* _Lista de tarefas_:
1. Reescreva de forma mais breve o parágrafo do texto fornecido que começa com "Hoje faço trinta anos", mantendo seus fatos principais.
2. Transcreva do texto fornecido o trecho que vai de "Hoje faço trinta" até "humano que sou.".
3. Segundo o texto fornecido, qual trecho da obra de Chico Buarque de Holanda chama a atenção de quem escreve?

* _Texto fornecido_:
......
Todas as noites somos brindados na tv brasileira com um dos maiores compositores do Brasil cantando uma de suas obras onde um trecho em especial me chama a atenção e me recorre nesse momento: "...a gente mal nasce e começa a morrer". Assim Chico Buarque de Holanda nos diz o que estamos cansados de saber mas que teimamos em ignorar.
Hoje faço trinta anos, e como tenho dito, estou mais perto da morte, por mais distante que ela me pareça estar. E é exatamente essa proximidade que me remete à vida. A tudo o que ainda almejo conquistar, a meus amigos que ainda fazem minha alegria e me brindam com sua presença mesmo na ausência. Me remete a meus parentes e amigos queridos que já não podem compartilhar comigo meus momentos mas que me legaram a lembrança de momentos ímpares. Me remete aos sonhos que ainda tenho por realizar, a tudo o que já conquistei, e vejo que razões para brindar a vida não me falta; razões para continar sempre, mesmo tendo que seguir machucado às vezes, mesmo tendo que chorar por outras, mas com a certeza de que cada queda, cada lágrima me é um aprendizado, me é importante, me engrandece como ser humano que sou.
......
Dados armazenados:
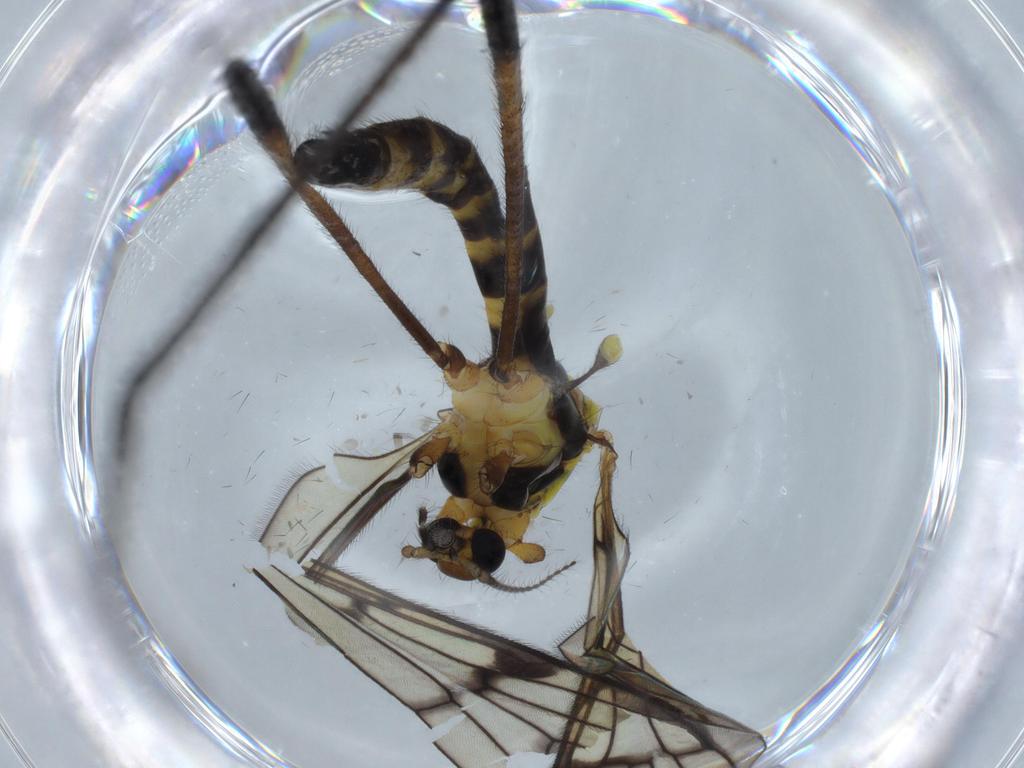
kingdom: Animalia
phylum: Arthropoda
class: Insecta
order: Diptera
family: Limoniidae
......
* _Respostas_:
1. Ao completar trinta anos, quem escreve se sente mais perto da morte, por mais distante que ela pareça, e essa proximidade faz pensar na vida. Isso inclui o que ainda deseja conquistar, os amigos que trazem alegria mesmo ausentes, os parentes e amigos queridos que já não estão presentes mas deixaram lembranças únicas, os sonhos por realizar e o que já conquistou. Não faltam razões para brindar a vida e seguir adiante, mesmo com dor e lágrimas, pois cada queda e cada lágrima ensinam e engrandecem como ser humano.

2.
Hoje faço trinta anos, e como tenho dito, estou mais perto da morte, por mais distante que ela me pareça estar. E é exatamente essa proximidade que me remete à vida. A tudo o que ainda almejo conquistar, a meus amigos que ainda fazem minha alegria e me brindam com sua presença mesmo na ausência. Me remete a meus parentes e amigos queridos que já não podem compartilhar comigo meus momentos mas que me legaram a lembrança de momentos ímpares. Me remete aos sonhos que ainda tenho por realizar, a tudo o que já conquistei, e vejo que razões para brindar a vida não me falta; razões para continar sempre, mesmo tendo que seguir machucado às vezes, mesmo tendo que chorar por outras, mas com a certeza de que cada queda, cada lágrima me é um aprendizado, me é importante, me engrandece como ser humano que sou.

3. O trecho "...a gente mal nasce e começa a morrer".